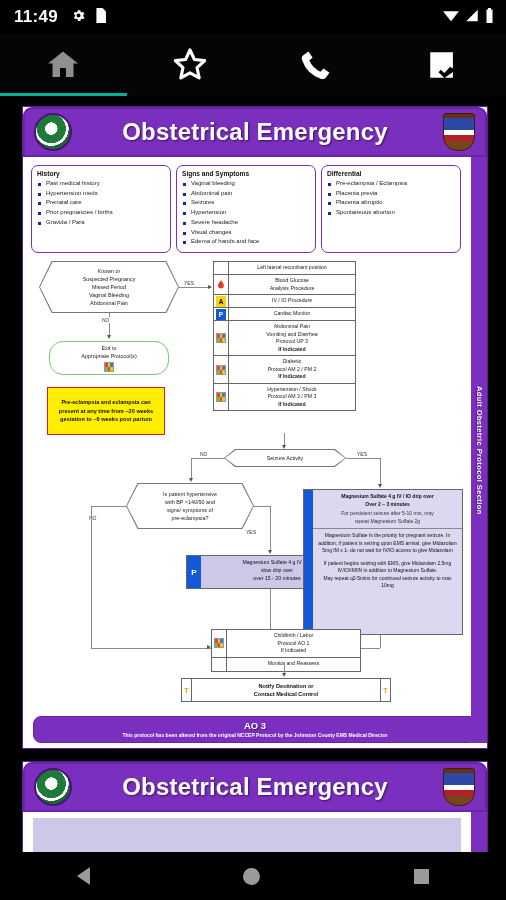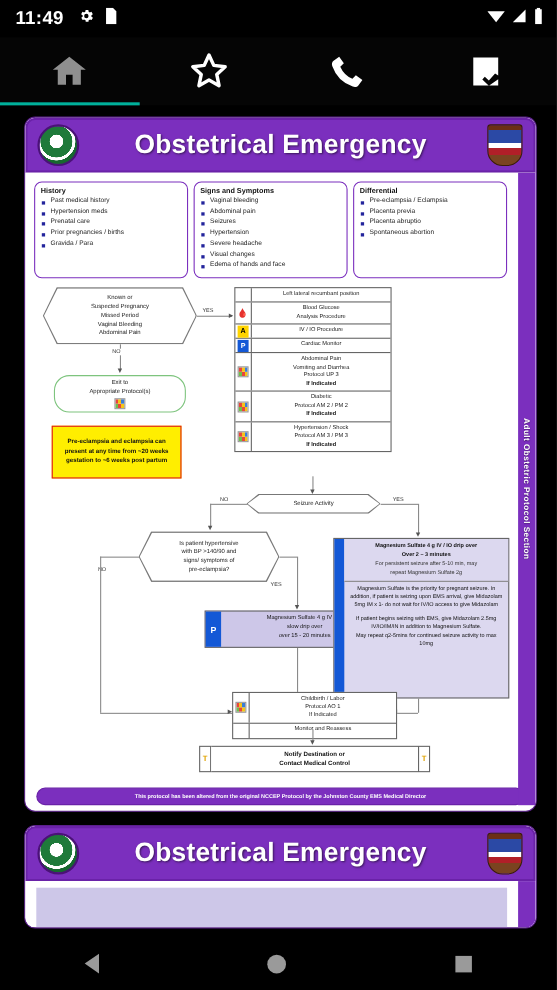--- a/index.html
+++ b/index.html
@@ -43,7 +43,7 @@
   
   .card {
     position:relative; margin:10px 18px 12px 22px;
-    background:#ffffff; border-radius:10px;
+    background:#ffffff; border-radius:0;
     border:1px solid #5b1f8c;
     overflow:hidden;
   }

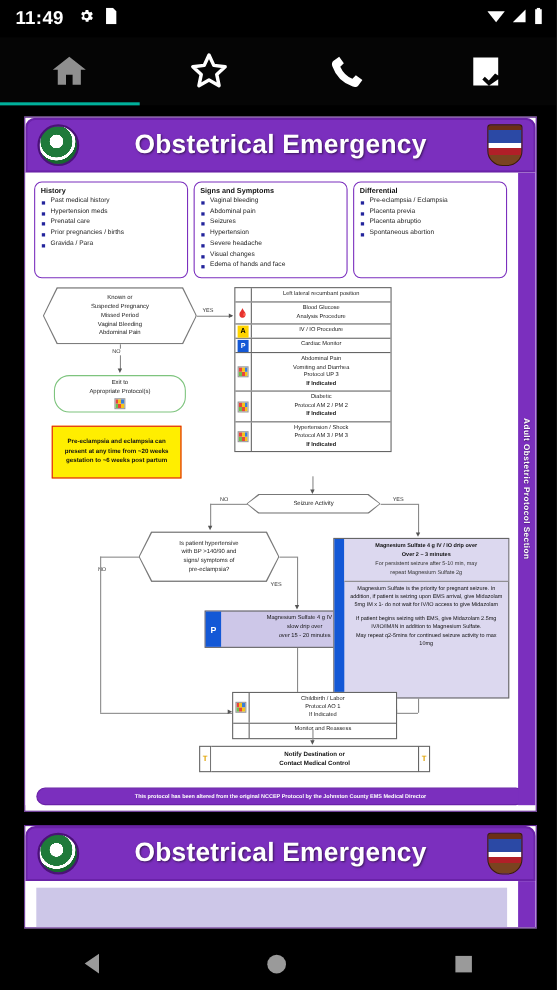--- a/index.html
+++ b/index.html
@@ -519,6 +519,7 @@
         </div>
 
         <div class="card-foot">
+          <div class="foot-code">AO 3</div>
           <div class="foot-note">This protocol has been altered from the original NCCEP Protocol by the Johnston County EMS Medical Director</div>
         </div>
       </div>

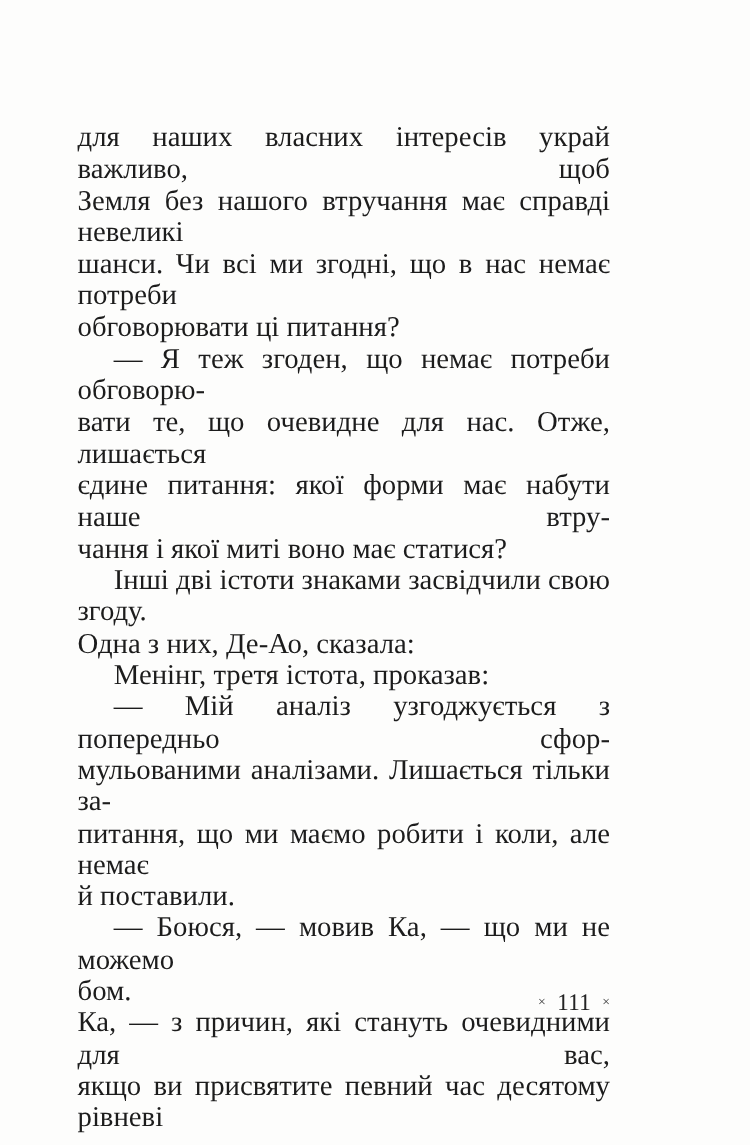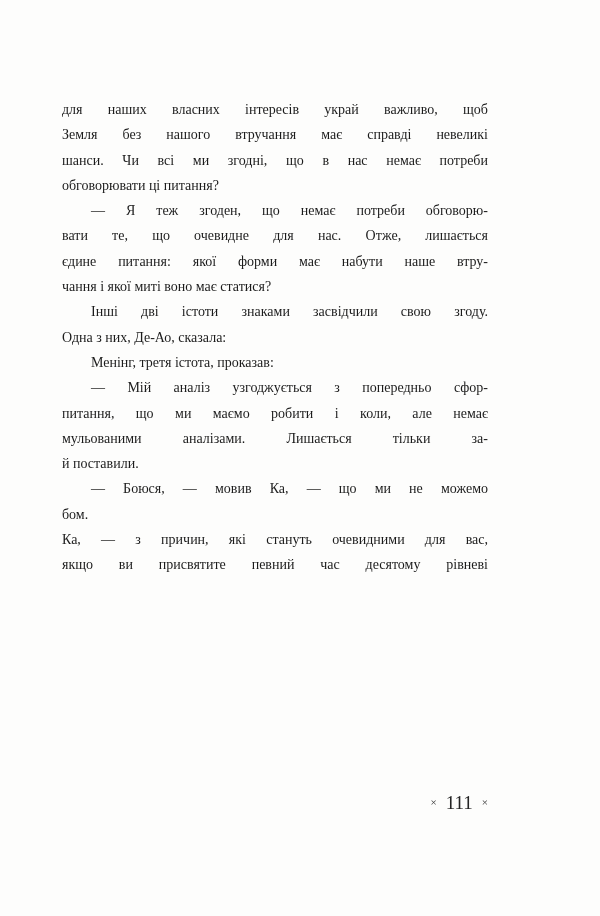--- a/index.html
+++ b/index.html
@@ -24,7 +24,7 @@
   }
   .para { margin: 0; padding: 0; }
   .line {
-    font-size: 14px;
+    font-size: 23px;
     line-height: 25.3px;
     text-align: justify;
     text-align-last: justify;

Prompt: With the pictures removed, set down every line of the listing above exactly.

Written response:
--- a/index.html
+++ b/index.html
@@ -43,7 +43,7 @@
   
   .card {
     position:relative; margin:10px 18px 12px 22px;
-    background:#ffffff; border-radius:10px;
+    background:#ffffff; border-radius:0;
     border:1px solid #5b1f8c;
     overflow:hidden;
   }

--- a/index.html
+++ b/index.html
@@ -519,6 +519,7 @@
         </div>
 
         <div class="card-foot">
+          <div class="foot-code">AO 3</div>
           <div class="foot-note">This protocol has been altered from the original NCCEP Protocol by the Johnston County EMS Medical Director</div>
         </div>
       </div>

--- a/index.html
+++ b/index.html
@@ -24,7 +24,7 @@
   }
   .para { margin: 0; padding: 0; }
   .line {
-    font-size: 14px;
+    font-size: 23px;
     line-height: 25.3px;
     text-align: justify;
     text-align-last: justify;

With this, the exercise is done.